■ **WHAT YOU ARE ASKED TO DO**
Copy out the material word for word, from the line with "on Friday end?" to the line with "4:30 PM -- halfway", both of those lines included.

((

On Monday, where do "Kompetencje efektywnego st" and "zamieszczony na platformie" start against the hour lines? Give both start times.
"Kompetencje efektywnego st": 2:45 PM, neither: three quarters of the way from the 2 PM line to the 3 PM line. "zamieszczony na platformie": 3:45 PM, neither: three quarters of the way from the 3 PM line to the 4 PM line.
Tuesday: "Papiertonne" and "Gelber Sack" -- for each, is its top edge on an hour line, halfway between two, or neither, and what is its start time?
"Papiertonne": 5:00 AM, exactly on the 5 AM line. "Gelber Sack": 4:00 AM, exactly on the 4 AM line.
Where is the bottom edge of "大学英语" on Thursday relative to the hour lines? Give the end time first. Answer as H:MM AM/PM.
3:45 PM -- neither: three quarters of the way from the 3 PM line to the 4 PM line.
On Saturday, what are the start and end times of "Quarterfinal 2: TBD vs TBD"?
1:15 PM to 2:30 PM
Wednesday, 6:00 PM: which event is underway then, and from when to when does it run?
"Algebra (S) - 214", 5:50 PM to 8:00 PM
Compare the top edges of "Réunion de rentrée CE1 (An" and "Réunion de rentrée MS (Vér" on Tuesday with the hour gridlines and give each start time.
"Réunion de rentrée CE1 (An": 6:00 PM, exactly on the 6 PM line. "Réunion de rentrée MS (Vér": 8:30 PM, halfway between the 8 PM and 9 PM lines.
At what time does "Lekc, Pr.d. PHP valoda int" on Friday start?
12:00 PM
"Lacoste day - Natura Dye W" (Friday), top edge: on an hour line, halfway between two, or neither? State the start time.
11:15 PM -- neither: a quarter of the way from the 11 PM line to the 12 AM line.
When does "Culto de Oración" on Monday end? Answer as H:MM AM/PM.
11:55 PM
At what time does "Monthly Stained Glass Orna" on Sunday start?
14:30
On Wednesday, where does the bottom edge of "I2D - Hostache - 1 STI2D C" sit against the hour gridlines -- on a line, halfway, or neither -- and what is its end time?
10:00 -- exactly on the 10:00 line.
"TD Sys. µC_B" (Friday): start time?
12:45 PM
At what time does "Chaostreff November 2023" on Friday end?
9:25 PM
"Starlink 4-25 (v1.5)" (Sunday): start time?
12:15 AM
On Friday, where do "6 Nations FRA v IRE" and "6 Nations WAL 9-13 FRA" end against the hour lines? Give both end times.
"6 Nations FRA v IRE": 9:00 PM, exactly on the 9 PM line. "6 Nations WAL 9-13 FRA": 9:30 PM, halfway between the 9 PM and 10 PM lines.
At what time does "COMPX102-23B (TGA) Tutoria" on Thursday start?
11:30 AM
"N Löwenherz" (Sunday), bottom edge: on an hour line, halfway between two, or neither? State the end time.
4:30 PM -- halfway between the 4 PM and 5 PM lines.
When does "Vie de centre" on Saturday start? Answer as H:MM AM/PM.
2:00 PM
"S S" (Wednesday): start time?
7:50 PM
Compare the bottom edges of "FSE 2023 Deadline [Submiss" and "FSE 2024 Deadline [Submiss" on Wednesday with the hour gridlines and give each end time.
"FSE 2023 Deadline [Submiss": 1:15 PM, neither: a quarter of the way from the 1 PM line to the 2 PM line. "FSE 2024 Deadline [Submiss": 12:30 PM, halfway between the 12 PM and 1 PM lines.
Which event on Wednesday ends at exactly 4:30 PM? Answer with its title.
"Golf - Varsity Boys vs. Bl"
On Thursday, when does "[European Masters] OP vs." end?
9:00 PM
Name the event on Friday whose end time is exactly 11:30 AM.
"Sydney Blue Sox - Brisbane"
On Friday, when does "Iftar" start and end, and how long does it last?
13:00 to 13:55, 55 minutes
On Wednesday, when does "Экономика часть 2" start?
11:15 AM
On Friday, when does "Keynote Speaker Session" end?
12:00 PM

))

■ **WORKED ANSWER**
At what time does "Chaostreff November 2023" on Friday end?
9:25 PM
"Starlink 4-25 (v1.5)" (Sunday): start time?
12:15 AM
On Friday, where do "6 Nations FRA v IRE" and "6 Nations WAL 9-13 FRA" end against the hour lines? Give both end times.
"6 Nations FRA v IRE": 9:00 PM, exactly on the 9 PM line. "6 Nations WAL 9-13 FRA": 9:30 PM, halfway between the 9 PM and 10 PM lines.
At what time does "COMPX102-23B (TGA) Tutoria" on Thursday start?
11:30 AM
"N Löwenherz" (Sunday), bottom edge: on an hour line, halfway between two, or neither? State the end time.
4:30 PM -- halfway between the 4 PM and 5 PM lines.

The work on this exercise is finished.